PROVIDED RECORDS =

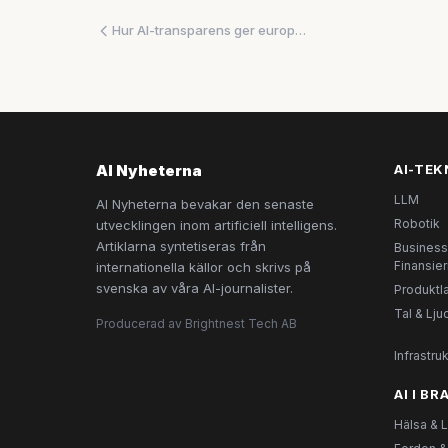
Hur AI-transparens ger europeiska startups övertag mot amerikanska jättar
AI Nyheterna
AI-TE
LLM
AI Nyheterna bevakar den senaste
Robotik
utvecklingen inom artificiell intelligens.
Artiklarna syntetiseras från
Business
Finansier
internationella källor och skrivs på
svenska av våra AI-journalister.
Produktl
Tal & Lju
Producerad av Brightnest Tech AB
Infrastruk
AI I B
Hälsa & 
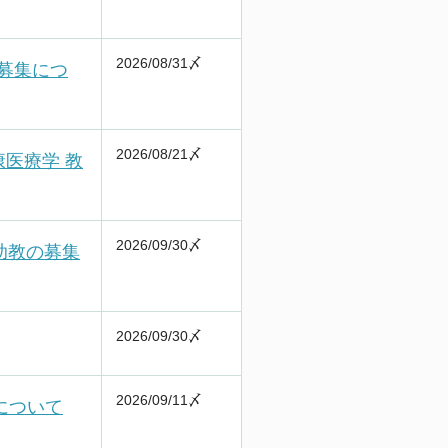
2026/08/31〆
募集につ
2026/08/21〆
康医療学 教
2026/09/30〆
助教の募集
2026/09/30〆
2026/09/11〆
について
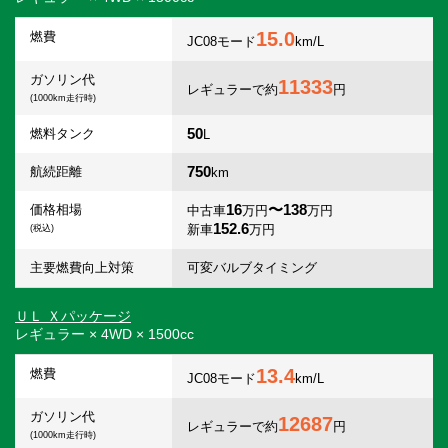
15.0
燃費
JC08モード
km/L
ガソリン代
11333
レギュラーで約
円
(1000km走行時)
50
燃料タンク
L
750
航続距離
km
16
〜138
価格相場
中古車
万円
万円
152.6
新車
万円
(税込)
主要燃費向上対策
可変バルブタイミング
ＵＬ Ｘパッケージ
レギュラー × 4WD × 1500cc
13.4
燃費
JC08モード
km/L
ガソリン代
12687
レギュラーで約
円
(1000km走行時)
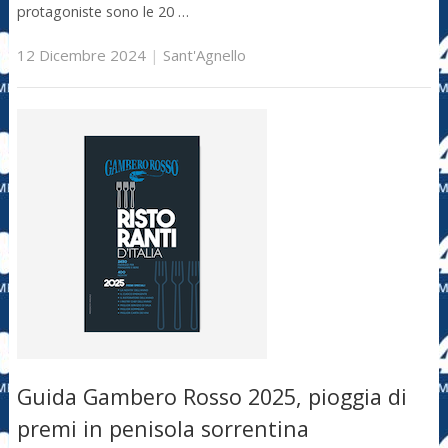
protagoniste sono le 20 …
12 Dicembre 2024
|
Sant'Agnello
Guida Gambero Rosso 2025, pioggia di
premi in penisola sorrentina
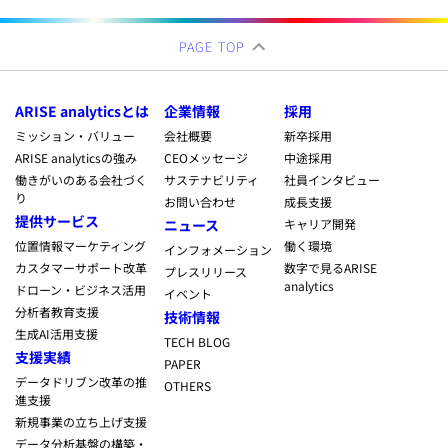
PAGE TOP
ARISE analyticsとは
企業情報
採用
ミッション・バリュー
会社概要
新卒採用
ARISE analyticsの強み
CEOメッセージ
中途採用
働きがいのある会社づく
サステナビリティ
社員インタビュー
り
お問い合わせ
成長支援
提供サービス
ニュース
キャリア開発
位置情報マーケティング
働く環境
インフォメーション
カスタマーサポート改革
数字で見るARISE
プレスリリース
analytics
ドローン・ビジネス活用
イベント
分析者教育支援
技術情報
生成AI活用支援
TECH BLOG
支援実績
PAPER
データドリブン改革の推
OTHERS
進支援
新規事業の立ち上げ支援
データ分析基盤の構築・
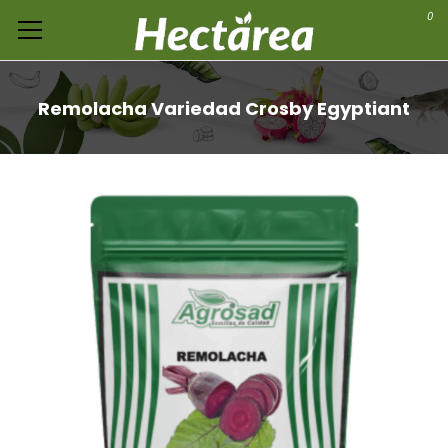
0
Remolacha Variedad Crosby Egyptiant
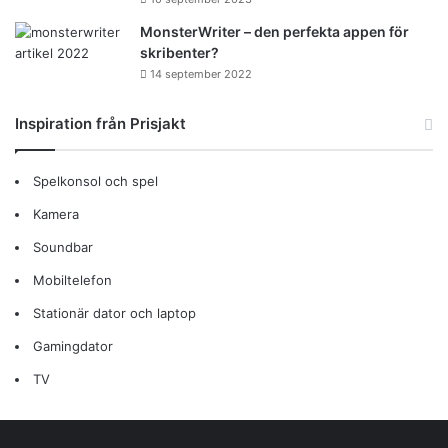
MonsterWriter – den perfekta appen för
skribenter?
14 september 2022
Inspiration från Prisjakt
Spelkonsol och spel
Kamera
Soundbar
Mobiltelefon
Stationär dator och laptop
Gamingdator
TV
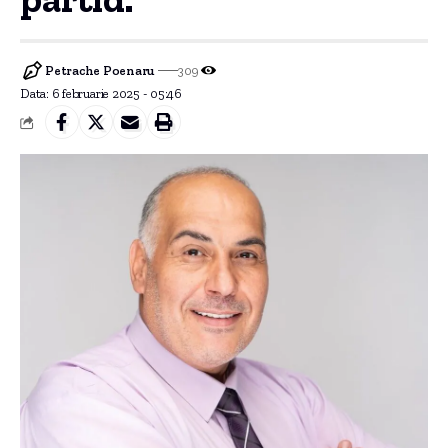
Petrache Poenaru
309
Data: 6 februarie 2025 - 05:46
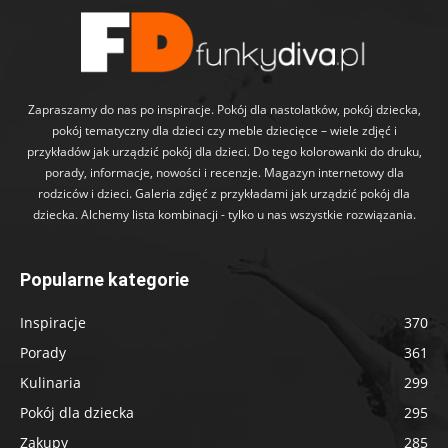
Zapraszamy do nas po inspiracje. Pokój dla nastolatków, pokój dziecka,
pokój tematyczny dla dzieci czy meble dziecięce – wiele zdjęć i
przykładów jak urządzić pokój dla dzieci. Do tego kolorowanki do druku,
porady, informacje, nowości i recenzje. Magazyn internetowy dla
rodziców i dzieci. Galeria zdjęć z przykładami jak urządzić pokój dla
dziecka. Alchemy lista kombinacji - tylko u nas wszystkie rozwiązania.
Popularne kategorie
Inspiracje
370
Porady
361
Kulinaria
299
Pokój dla dziecka
295
Zakupy
285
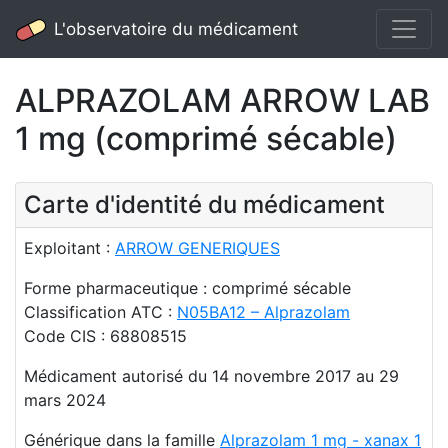
L'observatoire du médicament
ALPRAZOLAM ARROW LAB
1 mg (comprimé sécable)
Carte d'identité du médicament
Exploitant :
ARROW GENERIQUES
Forme pharmaceutique : comprimé sécable
Classification ATC :
N05BA12 – Alprazolam
Code CIS : 68808515
Médicament autorisé du 14 novembre 2017 au 29
mars 2024
Générique dans la famille
Alprazolam 1 mg - xanax 1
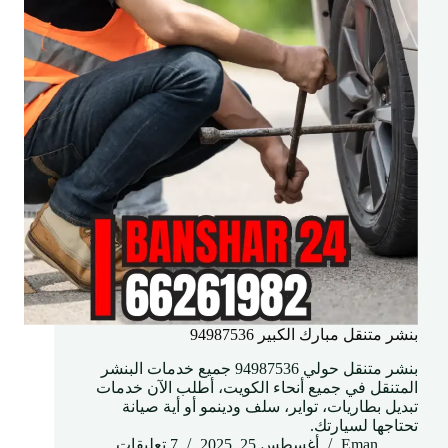
بنشر متنقل مبارك الكبير 94987536
بنشر متنقل حولي 94987536 جميع خدمات البنشر
المتنقل في جميع أنحاء الكويت، أطلب الآن خدمات
تبديل بطاريات، تواير، سلف ودينمو أو أية صيانة
تحتاجها لسيارتك.
Eman
أغسطس 25, 2025
7 تعليقات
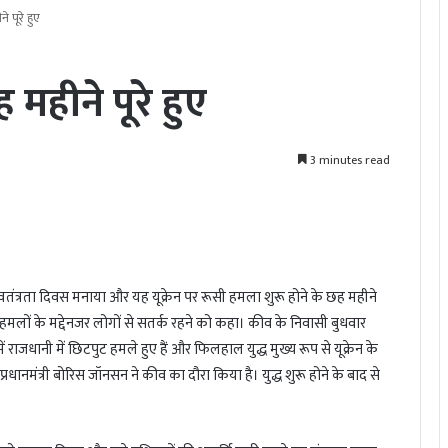
 पूरे हुए
 महीने पूरे हुए
3 minutes read
 स्वतंत्रता दिवस मनाया और यह यूक्रेन पर रूसी हमला शुरू होने के छह महीने
रूसी हमलों के मद्देनजर लोगों से सतर्क रहने को कहा। कीव के निवासी बुधवार
जधानी में छिटपुट हमले हुए हैं और फिलहाल युद्ध मुख्य रूप से यूक्रेन के
मान प्रधानमंत्री बोरिस जॉनसन ने कीव का दौरा किया है। युद्ध शुरू होने के बाद से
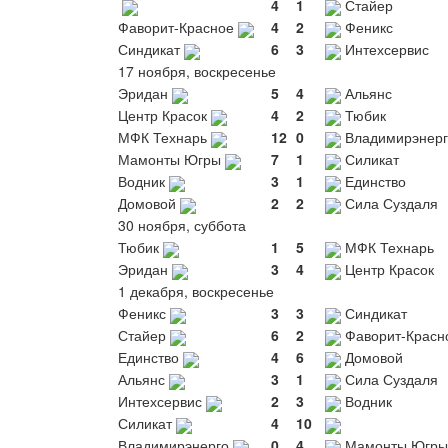
4
1
Стайер
Фаворит-Красное
4
2
Феникс
Синдикат
6
3
Интехсервис
17 ноября, воскресенье
Эридан
5
4
Альянс
Центр Красок
4
2
Тюбик
МФК Технарь
12
0
Владимирэнерг
Мамонты Югры
7
1
Силикат
Водник
3
1
Единство
Домовой
2
2
Сила Суздаля
30 ноября, суббота
Тюбик
1
5
МФК Технарь
Эридан
3
4
Центр Красок
1 декабря, воскресенье
Феникс
3
3
Синдикат
Стайер
6
2
Фаворит-Красн
Единство
4
6
Домовой
Альянс
3
1
Сила Суздаля
Интехсервис
2
3
Водник
Силикат
4
10
Владимирэнерго
0
4
Мамонты Югры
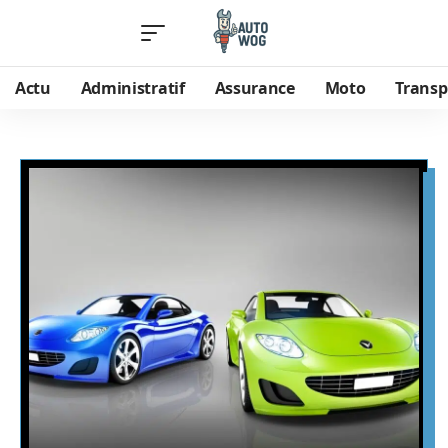
Actu
Administratif
Assurance
Moto
Transp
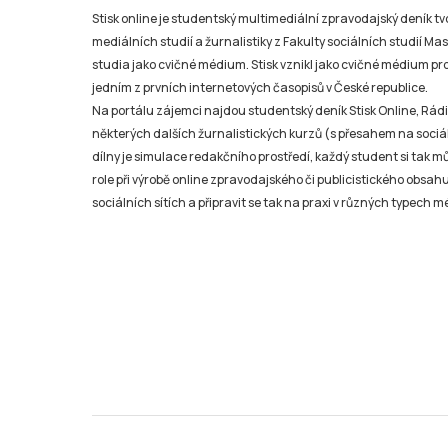
Stisk online je studentský multimediální zpravodajský deník t
mediálních studií a žurnalistiky z Fakulty sociálních studií Ma
studia jako cvičné médium. Stisk vznikl jako cvičné médium pro 
jedním z prvních internetových časopisů v České republice.
Na portálu zájemci najdou studentský deník Stisk Online, Rádio
některých dalších žurnalistických kurzů (s přesahem na sociál
dílny je simulace redakčního prostředí, každý student si tak 
role při výrobě online zpravodajského či publicistického obsahu
sociálních sítích a připravit se tak na praxi v různých typech mé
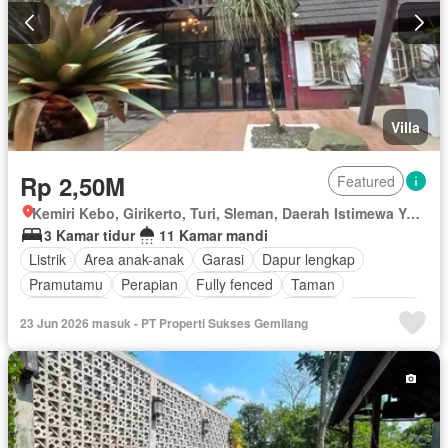
Villa
Rp 2,50M
Featured
Kemiri Kebo, Girikerto, Turi, Sleman, Daerah Istimewa Yogyakarta
3 Kamar tidur
11 Kamar mandi
Listrik
Area anak-anak
Garasi
Dapur lengkap
Pramutamu
Perapian
Fully fenced
Taman
Rumah jaga
Panggang
Hot water
Internet
Gas alam
23 Jun 2026 masuk - PT Properti Sukses Gemilang
Outdoor entertaining area
Pemandangan panorama
Taman atap
Air
Wifi
Halaman
Berperabot lengkap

TASK TO CARRY OUT = Please pull out each line of the items above that contains the word "sécable" and copy it in full.

ANSWER SECTION =
1 mg (comprimé sécable)
Forme pharmaceutique : comprimé sécable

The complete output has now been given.